The nonnegativity of the two product matrices enables such a "parts-based" representation with the simultaneous clustering of both rows and columns. We start with the observed data matrix. It is nonnegative so that zero indicates none and a larger positive value suggest more of whatever is being measured. Counts or frequencies of occurrence would work. Actually, the data matrix can contain any intensity measure. Hopefully, you can visualize that the data matrix will be more sparse (more zeros) with greater separation between the row-column blocks, and in turn, this sparsity will be associated with corresponding sparsity in the two product matrices.

A toy example might help with this explanation.

V1
V2
V3
V4
S1
6
3
0
0
S2
4
2
0
0
S3
2
1
0
0
S4
0
0
6
3
S5
0
0
4
2
S6
0
0
2
1

The above data matrix shows the intensity of search scores from 0 (no search) to 6 (intense search) for six consumers across four different information sources. What might have produced such a pattern? The following could be responsible:
  • Online sources in the first two columns with V1 more popular than V2,
  • Offline sources in the last two columns with V3 more popular than V4,
  • Online customers in the first three rows with individual search intensity S1 > S2 > S3, and
  • Offline customers in the last three rows with individual search intensity S4 > S5 > S6.
The pattern might seem familiar as row and column effects from an analysis of variance. The columns form a two-level repeated measures factor with V1 and V2 nested in the first level (online) and V3 and V4 in the second level (offline). Similarly, the rows fall into two levels of a between-subject factor with the first three rows nested in level one (online) and the last three rows in level two (offline). Biclustering algorithms approach the problem in this manner (e.g., the R package biclust). Matrix factorization achieves a similar outcome by factoring the data matrix into the product of two new matrices with one representing row effects and the other column effects.

The NMF R package decomposes the data matrix into the two components that are believed to have generated the data in the first place. In fact, I created the data matrix as a matrix product and then use NMF to retrieve the generating matrices. The R code is given at the end of this post. The matrices W and H, below, reflect the above four bullet points. When these two matrices are multiplied, their product W x H is the above data matrix (e.g., the first entry in the data matrix is 3x2+0x0=6).

W
R1
R2
H
V1
V2
V3
V4
S1
3
0
R1
2
1
0
0
S2
2
0
R2
0
0
2
1
S3
1
0
S4
0
3
S5
0
2
S6
0
1

As expected, when we run the nmf() function with rank r=2 on this data matrix, we get these two matrices back again with W as the basis and H as the coefficient matrix. Actually, because W and H are multiplied, we might find that every element in W is divided by 2 and every element in H is multiplied by 2, which would yield the same product.
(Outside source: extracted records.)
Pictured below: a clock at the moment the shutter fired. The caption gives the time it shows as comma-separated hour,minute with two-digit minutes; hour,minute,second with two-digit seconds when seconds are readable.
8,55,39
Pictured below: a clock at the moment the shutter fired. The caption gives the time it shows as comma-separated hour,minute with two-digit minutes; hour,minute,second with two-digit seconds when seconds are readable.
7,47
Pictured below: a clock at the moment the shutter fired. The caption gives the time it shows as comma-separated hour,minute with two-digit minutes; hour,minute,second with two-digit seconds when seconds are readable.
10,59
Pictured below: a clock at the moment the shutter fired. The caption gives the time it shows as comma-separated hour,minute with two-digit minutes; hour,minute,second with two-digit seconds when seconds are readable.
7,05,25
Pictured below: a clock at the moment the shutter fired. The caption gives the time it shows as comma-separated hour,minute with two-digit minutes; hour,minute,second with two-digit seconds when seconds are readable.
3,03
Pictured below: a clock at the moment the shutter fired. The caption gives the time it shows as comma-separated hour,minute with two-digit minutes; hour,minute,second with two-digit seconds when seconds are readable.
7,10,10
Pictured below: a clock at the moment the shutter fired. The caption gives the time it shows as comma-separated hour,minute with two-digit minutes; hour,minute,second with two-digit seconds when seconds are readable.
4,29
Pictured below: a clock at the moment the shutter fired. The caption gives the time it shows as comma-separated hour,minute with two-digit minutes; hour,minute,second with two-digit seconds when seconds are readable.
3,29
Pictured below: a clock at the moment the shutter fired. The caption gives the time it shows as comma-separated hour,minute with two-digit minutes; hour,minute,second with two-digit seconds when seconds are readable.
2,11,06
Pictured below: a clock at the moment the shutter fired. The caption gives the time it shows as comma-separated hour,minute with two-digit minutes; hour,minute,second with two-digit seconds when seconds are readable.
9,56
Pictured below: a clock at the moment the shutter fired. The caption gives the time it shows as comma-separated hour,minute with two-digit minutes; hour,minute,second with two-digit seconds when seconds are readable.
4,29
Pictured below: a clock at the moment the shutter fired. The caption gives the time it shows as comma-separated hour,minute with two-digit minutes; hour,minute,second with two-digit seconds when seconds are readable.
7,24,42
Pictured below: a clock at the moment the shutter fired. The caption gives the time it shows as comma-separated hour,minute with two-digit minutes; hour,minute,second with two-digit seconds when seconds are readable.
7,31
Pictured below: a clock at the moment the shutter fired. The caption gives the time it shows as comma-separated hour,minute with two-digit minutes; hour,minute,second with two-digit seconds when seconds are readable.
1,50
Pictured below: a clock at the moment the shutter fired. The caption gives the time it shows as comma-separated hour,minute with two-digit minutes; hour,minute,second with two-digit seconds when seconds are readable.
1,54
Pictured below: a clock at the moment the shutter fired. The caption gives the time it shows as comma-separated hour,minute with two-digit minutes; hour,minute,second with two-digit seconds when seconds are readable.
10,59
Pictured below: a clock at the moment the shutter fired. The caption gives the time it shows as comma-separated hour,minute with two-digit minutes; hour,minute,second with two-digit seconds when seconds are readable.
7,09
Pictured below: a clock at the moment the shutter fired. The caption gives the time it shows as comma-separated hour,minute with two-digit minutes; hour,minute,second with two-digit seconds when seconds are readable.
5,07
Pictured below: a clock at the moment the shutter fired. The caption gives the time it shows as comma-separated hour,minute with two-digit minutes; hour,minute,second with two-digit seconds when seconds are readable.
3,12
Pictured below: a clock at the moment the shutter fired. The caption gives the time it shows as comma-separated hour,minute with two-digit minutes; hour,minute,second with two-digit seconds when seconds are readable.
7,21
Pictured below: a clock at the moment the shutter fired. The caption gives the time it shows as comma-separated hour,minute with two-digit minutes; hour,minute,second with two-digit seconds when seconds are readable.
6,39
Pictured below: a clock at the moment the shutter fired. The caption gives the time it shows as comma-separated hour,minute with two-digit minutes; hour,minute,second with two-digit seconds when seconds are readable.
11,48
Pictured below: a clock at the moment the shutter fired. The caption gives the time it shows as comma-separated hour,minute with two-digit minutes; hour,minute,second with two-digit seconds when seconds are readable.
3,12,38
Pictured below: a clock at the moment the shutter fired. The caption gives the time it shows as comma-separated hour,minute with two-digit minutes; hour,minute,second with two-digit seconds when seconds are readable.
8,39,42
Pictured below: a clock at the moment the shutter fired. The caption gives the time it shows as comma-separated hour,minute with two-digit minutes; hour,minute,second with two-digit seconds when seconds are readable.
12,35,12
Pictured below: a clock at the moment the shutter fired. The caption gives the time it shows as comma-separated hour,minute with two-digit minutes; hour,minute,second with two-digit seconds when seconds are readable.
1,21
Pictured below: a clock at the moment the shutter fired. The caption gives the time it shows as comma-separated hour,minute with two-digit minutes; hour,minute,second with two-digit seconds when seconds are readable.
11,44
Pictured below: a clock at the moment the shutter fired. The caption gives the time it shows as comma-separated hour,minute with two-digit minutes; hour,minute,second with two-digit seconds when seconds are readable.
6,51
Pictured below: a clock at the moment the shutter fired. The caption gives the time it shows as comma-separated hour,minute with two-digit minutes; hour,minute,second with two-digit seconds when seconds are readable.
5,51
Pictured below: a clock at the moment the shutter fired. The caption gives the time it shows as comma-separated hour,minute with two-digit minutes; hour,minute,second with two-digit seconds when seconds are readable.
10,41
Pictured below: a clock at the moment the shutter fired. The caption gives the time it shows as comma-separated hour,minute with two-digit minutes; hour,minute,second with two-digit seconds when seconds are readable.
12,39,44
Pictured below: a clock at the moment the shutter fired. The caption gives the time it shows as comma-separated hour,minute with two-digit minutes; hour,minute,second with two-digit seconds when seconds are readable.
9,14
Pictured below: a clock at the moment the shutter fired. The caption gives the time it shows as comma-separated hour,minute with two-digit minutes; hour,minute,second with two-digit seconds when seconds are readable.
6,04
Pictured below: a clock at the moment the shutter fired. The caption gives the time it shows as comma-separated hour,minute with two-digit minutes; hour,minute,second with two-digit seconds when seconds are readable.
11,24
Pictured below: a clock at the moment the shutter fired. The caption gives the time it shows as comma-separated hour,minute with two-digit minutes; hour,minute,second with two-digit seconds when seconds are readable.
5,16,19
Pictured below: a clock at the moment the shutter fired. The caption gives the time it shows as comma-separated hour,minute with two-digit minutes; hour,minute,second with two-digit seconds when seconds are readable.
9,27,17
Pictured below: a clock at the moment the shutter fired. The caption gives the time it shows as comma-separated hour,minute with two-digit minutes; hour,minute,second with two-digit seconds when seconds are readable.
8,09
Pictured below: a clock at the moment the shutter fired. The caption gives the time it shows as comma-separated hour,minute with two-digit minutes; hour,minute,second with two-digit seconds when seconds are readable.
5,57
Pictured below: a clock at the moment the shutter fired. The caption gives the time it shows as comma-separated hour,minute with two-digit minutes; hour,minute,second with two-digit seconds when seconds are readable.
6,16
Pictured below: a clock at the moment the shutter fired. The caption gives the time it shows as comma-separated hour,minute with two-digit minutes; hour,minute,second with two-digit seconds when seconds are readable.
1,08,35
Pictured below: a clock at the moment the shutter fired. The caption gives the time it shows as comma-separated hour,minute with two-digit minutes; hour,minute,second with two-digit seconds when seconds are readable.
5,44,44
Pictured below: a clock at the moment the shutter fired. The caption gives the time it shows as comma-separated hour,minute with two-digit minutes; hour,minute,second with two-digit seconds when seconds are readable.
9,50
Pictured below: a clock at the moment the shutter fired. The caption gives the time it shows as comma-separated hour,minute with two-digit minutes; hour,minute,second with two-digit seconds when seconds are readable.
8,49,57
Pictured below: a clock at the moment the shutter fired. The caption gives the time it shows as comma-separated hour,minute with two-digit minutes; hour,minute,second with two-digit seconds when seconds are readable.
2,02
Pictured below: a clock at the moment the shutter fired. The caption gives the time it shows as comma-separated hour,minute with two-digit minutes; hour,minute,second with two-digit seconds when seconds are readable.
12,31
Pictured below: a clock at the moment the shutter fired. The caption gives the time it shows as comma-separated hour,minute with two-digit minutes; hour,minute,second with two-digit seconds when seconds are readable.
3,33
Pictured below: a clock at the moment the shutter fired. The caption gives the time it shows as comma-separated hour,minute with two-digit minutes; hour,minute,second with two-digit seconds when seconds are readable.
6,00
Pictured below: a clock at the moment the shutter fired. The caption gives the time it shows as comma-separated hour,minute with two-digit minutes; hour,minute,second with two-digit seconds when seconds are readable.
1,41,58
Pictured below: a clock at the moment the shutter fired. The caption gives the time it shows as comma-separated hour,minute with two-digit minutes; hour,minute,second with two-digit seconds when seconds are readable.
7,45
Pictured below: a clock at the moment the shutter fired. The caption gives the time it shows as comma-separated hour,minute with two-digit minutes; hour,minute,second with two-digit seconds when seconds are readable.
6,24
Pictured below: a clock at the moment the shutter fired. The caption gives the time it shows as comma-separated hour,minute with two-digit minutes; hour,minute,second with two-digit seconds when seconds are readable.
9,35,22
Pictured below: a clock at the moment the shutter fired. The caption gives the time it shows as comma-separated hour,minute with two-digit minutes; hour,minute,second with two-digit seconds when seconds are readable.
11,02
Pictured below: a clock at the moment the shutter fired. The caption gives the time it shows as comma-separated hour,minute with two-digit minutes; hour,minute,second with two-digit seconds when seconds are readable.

Looking at the weights in H, one concludes that R1 taps online information sources, leaving R2 as the offline latent feature. If you wished to standardize the weights, all the coefficients in a row could be transformed to range from 0 to 1 by dividing by the maximum value in that row.

Decompositions such as NMF are common in statistical modeling. Regression analysis in R using the lm() function is performed as a QR decomposition. The singular value decomposition (SVD) underlies much of principal component analysis. Nothing usual here, except for the ability of NMF to thrive when the data are sparse.

To be clear, sparsity is achieved when we ask about the details of consumer information search. Such details enable management to make precise changes in their marketing efforts. As important, detailed probes are more likely to retrieve episodic memories of specific experiences. It is better to ask about the details of price comparison (e.g., visit competitor website or side-by-side price comparison on Amazon or some similar site) than just inquire if they considered price during the purchase process.

Although we are not tracking ants, we have spread sensors out all over the beach, a wide network of fine mesh. Our beach, of course, is the high-dimensional space defined by all possible information sources. This space can be huge, over a billion combinations when we have only 30 information sources measured as yes or no. Still, as long as consumers confine their searches to low-dimensional subspaces, the data matrix will have the sparsity needed by the decompositional algorithm. That is, NMF will be successful as long as consumers adopt one of several established search pathways clearly marked by repeated consumer usage and marketing signage.

R code to create the V=WH data matrix and run the NMF package:

W=matrix(c(3,2,1,0,0,0,0,0,0,3,2,1), nrow=6)
H=matrix(c(2,0,1,0,0,2,0,1), nrow=2)
V=W%*%H
W; H; V
 
library(NMF)
fit<-nmf(V, 2, method="lee", nrun=20)
fit
round(basis(fit),3)
round(coef(fit))
round(basis(fit)%*%coef(fit))

Created by Pretty R at inside-R.org

Monday, September 22, 2014

What is Cluster Analysis? A Projective Test

Supposedly, projective tests (e.g., the inkblots of psychoanalysis) contain sufficient ambiguity that "what you see" reveals some aspect of your thinking that has escaped your awareness. Although the following will provide no insight into your neurotic thoughts or feelings, it might help separate two different way of performing and interpreting cluster analysis.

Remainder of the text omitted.